J’ai l’impression qu’il s’agit d’un petit discours bien appris et répété plutôt qu’un propos spontané. J’ai l’impression que l’invitation sur le papier jaune, légèrement chiffonné, a été imprimée en peu d’exemplaires. Je les remercie. Je les regarde s’éloigner, je les entends papoter et rire. Je regagne le salon. Je réfléchis…

C’est le printemps. Il y a eu le semi-marathon organisé par la ville,. Il y a eu la fête du premier mai. Ma voisine Christiane m’a fait savoir qu’elle comptait aller en pèlerinage à Lourdes en guise de vacances. Mon filleul s’est offert un week-end à Barcelone. Le samedi, jour du spectacle, est un jour proche de l’anniversaire de mon amie Annie.

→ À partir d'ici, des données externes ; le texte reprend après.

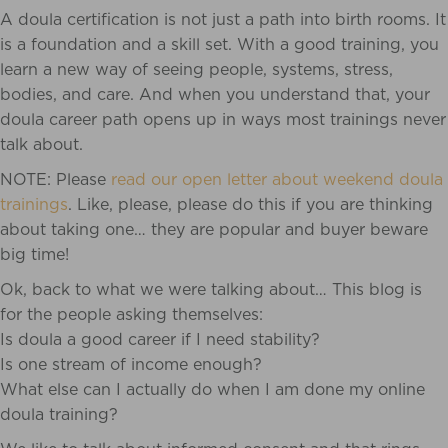
A doula certification is not just a path into birth rooms. It
is a foundation and a skill set. With a good training, you
learn a new way of seeing people, systems, stress,
bodies, and care. And when you understand that, your
doula career path opens up in ways most trainings never
talk about.
NOTE: Please
read our open letter about weekend doula
trainings
. Like, please, please do this if you are thinking
about taking one… they are popular and buyer beware
big time!
Ok, back to what we were talking about… This blog is
for the people asking themselves:
Is doula a good career if I need stability?
Is one stream of income enough?
What else can I actually do when I am done my online
doula training?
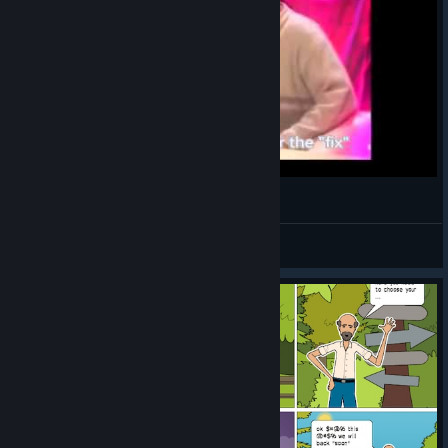
ABD Interview with the dev
Best4Gamers
View videos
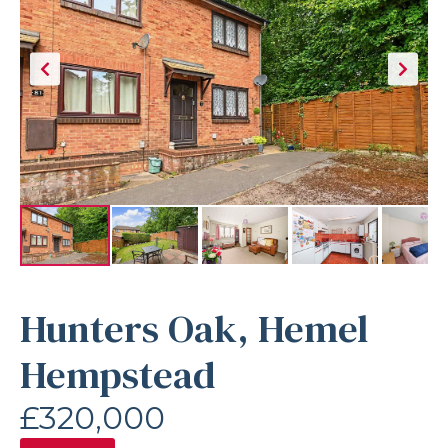
Hunters Oak, Hemel
Hempstead
£320,000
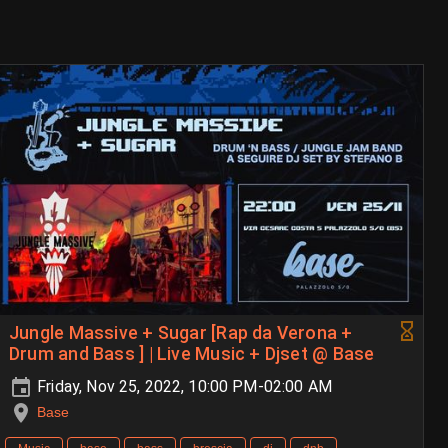
Jungle Massive + Sugar [Rap da Verona +
Drum and Bass ] | Live Music + Djset @ Base
Friday, Nov 25, 2022, 10:00 PM-02:00 AM
Base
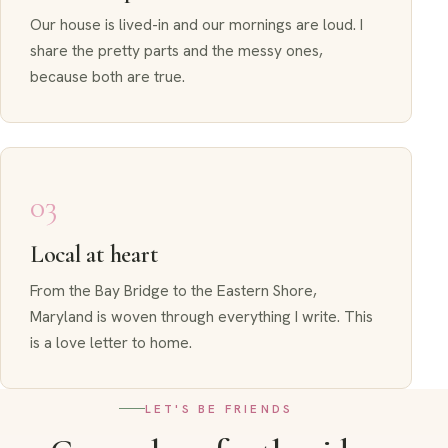
Our house is lived-in and our mornings are loud. I
share the pretty parts and the messy ones,
because both are true.
03
Local at heart
From the Bay Bridge to the Eastern Shore,
Maryland is woven through everything I write. This
is a love letter to home.
LET'S BE FRIENDS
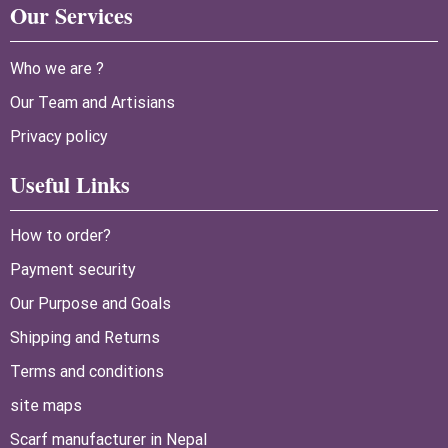
Our Services
Who we are ?
Our Team and Artisians
Privacy policy
Useful Links
How to order?
Payment security
Our Purpose and Goals
Shipping and Returns
Terms and conditions
site maps
Scarf manufacturer in Nepal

Soixante-quinze ans, ça mérite un spectacle, un goûter, un cadeau, une petite sortie, me semble-t-il ! Je tente d’imaginer un après-midi où je pourrais me distraire agréablement en apportant du bonheur à une fidèle copine.

Le samedi, Annie et moi assistons au spectacle puis nous régalons de crêpes et d’un cappuccino avant de nous offrir des petits sujets réalisés en terre cuite. Après ces bons moments, Annie prend congé de moi pour se rendre sur le parking où son fils est censé l’attendre depuis près d’un quart d’heure.

Lorsqu’à mon tour, je m’apprête à quitter l’école après un dernier coup d’œil à l’espace réservé à la brocante, je suis  interpelée par un homme aimable, élégant, aux cheveux gris. Il pose le regard sur moi, il m’interroge « Janine ? Janine ? ». Je  le dévisage un instant. Il dit alors « Tu ne me reconnais pas ? Je suis Raymond… Raymond Lénart… Ton père et le mien ont travaillé ensemble. Nous avons été voisins durant quelques années. J’ai même fait, souviens-toi, des dessins dans ton cahier de rédactions. Je t’ai retrouvée grâce aux réseaux sociaux. Tu vois, je suis toujours aussi malin et curieux. »

Raymond m’explique comment il s’y est pris pour obtenir des détails à mon sujet, quelles stratégies il a utilisées pour me revoir, comment a germé en lui l’idée d’envoyer ses petits-fils pour m’inviter à la fancy-fair. Aujourd’hui, c’est jour de fête, c’est une journée quasiment estivale, c’est un temps de rencontres bienveillantes dans une optique de bienfaisance, pourquoi ne pas partager de bons souvenirs en buvant un thé et qui sait aborder ensuite d’autres  étapes ?

Je suis veuve, Raymond est veuf. Je n’oublierai pas le passé, mais vivrai peut-être de délicieux moments marqués par une innocence qui est restée tapie en moi.